1H23 results largely in line with our expectations
Lets Holding Group announced its 1H23 results: Revenue fell 9.5% YoY to Rmb1.82bn and attributable net profit declined 7.9% YoY to Rmb125mn.In 2Q23, revenue decreased 7.9% YoY to Rmb1.04bn, and attributable net profit fell 4.1% YoY to Rmb77mn. The firm's 1H23 results are largely in line with our expectations.
Demand from main business recovered but remained slightly under pressure YoY. In 1H23, revenue from the new additive material business and the comprehensive technical services for construction business fell 18% and 7% YoY to Rmb1.09bn and Rmb192mn, due to slow recovery of downstream demand and fiercer competition in the testing business.

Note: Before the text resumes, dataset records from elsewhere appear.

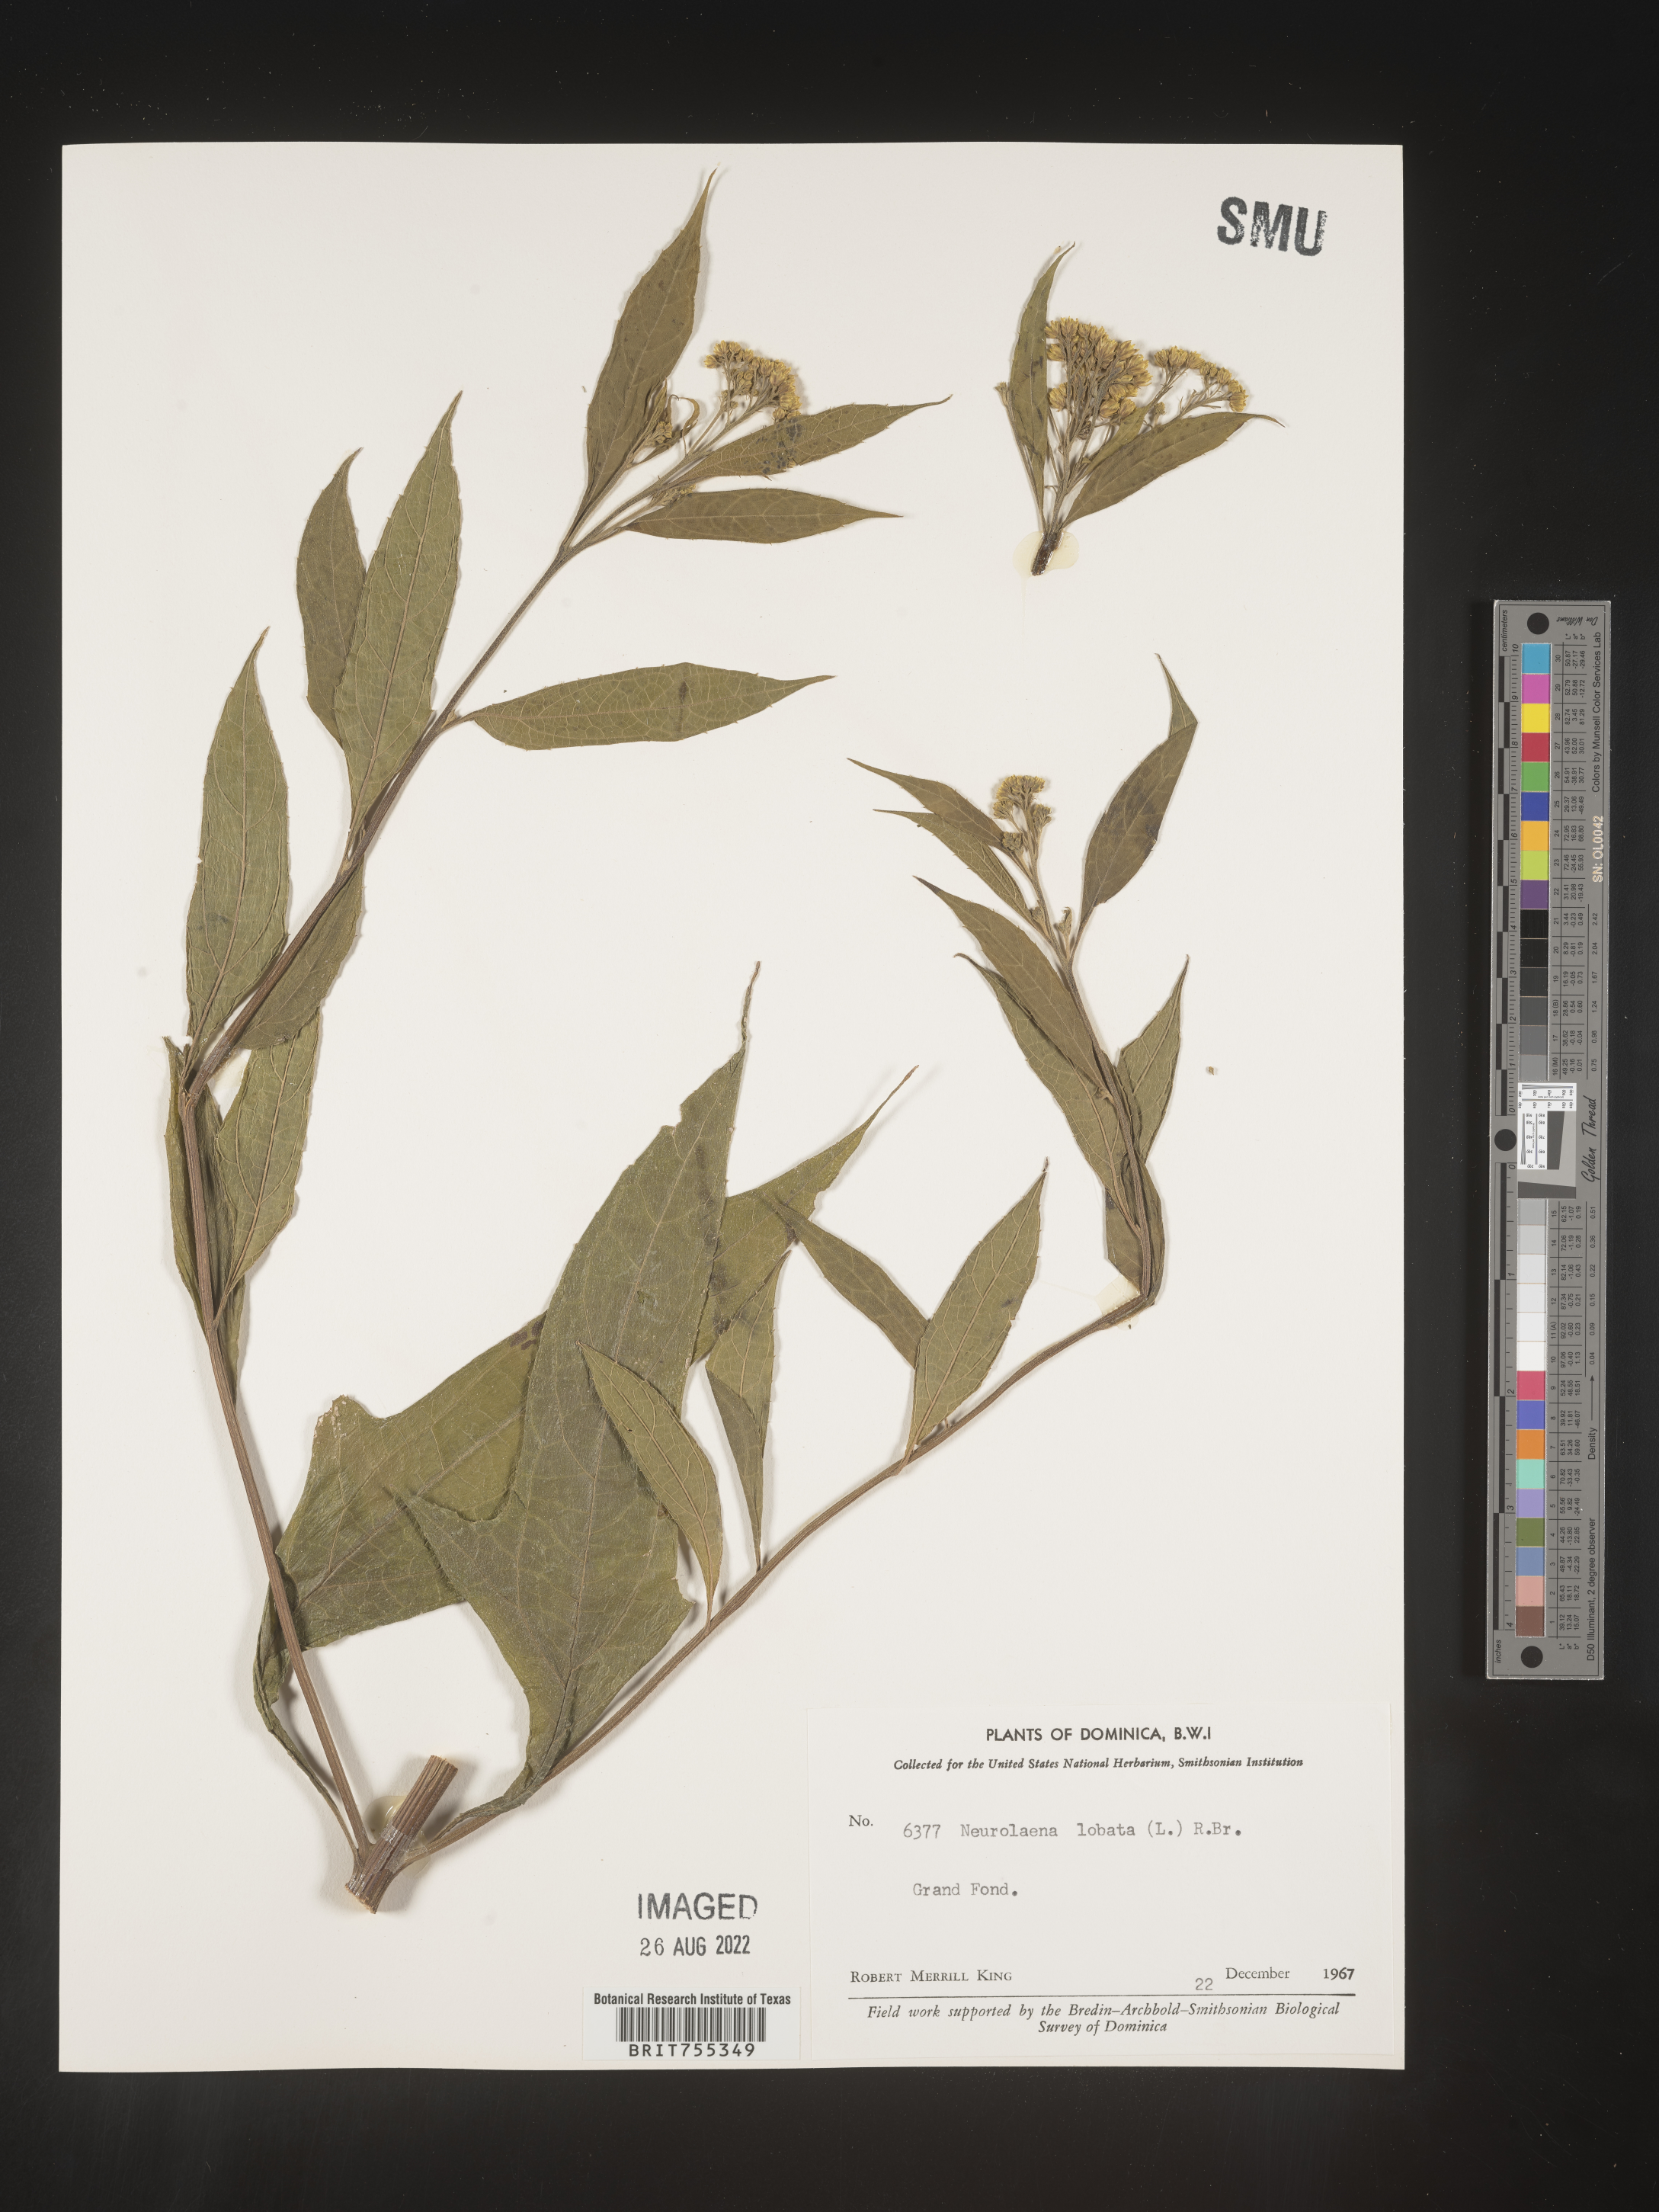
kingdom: Plantae
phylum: Tracheophyta
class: Magnoliopsida
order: Asterales
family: Asteraceae
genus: Neurolaena
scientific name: Neurolaena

Overall GM recovered mildly, while GM of the testing business declined. In 1H23, the firm's GM grew 0.4ppt YoY to 20.1%, showing a mild recovery. GM of the comprehensive technical services for construction business fell 4.3ppt YoY to 34.4%. In 2Q23, GM rose 0.7ppt YoY and 1ppt QoQ to 20.6%, continuing to recover moderately.
Expense ratio rose slightly, weighing on net profit margin. In 1H23,Lets Holding Group's selling and G&A expense ratios gained 0.7ppt and 0.8ppt YoY to 4.8% and 8.3%, with overall expense ratio rising slightly.
Net operating cash flow under pressure YoY. Net operating cash flow fell 57% YoY to about Rmb62.01mn in 1H23, and declined 11% YoY to Rmb131mn in 2Q23. We attribute this to relatively weak demand and fiercer competition, which reduced the firm's cash collection from sales.
Trends to watch
The firm's main business still has growth potential thanks to its leading market share and market expansion. As of end-1H23, Lets Holding Group has established a presence in 16 provinces and municipalities in China, with total domestic synthetic additive production capacity reaching 1.39mnt. It has leading market shares in Fujian, Guizhou, Chongqing, Hainan, Shaanxi, and Shanghai. We believe the firm will continue to expand its market share, and that of its main additive business still has room for further growth.
Expanding presence in overseas markets; revenue and profit contribution to rise. In response to the Belt and Road Initiative, Lets Holding Group set up an additive production base in Laos to cover the Southeast Asian market. We believe it has a leading presence in overseas markets, and its new overseas bases likely will help the firm explore incremental markets and generate considerable revenue and profit contribution in the medium term.
Financials and valuation
We lower our assumptions for sales volume and unit earnings of the firm's main business given slow recovery in industry demand. We lower our 2023 and 2024 attributable net profit forecasts 25.5% and 25.3% to Rmb251mn and Rmb290mn. The stock is trading at 15x 2023e and 13x 2024E P/E. We maintain an OUTPERFORM rating, but we cut our target price 16.7% to Rmb7, with the revision smaller than our earnings forecast revision as the sector may recover from the bottom, implying 20x 2023e and 17x 2024e P/E and offering 32% upside.
Risks
Disappointing demand recovery and/or new capacity expansion.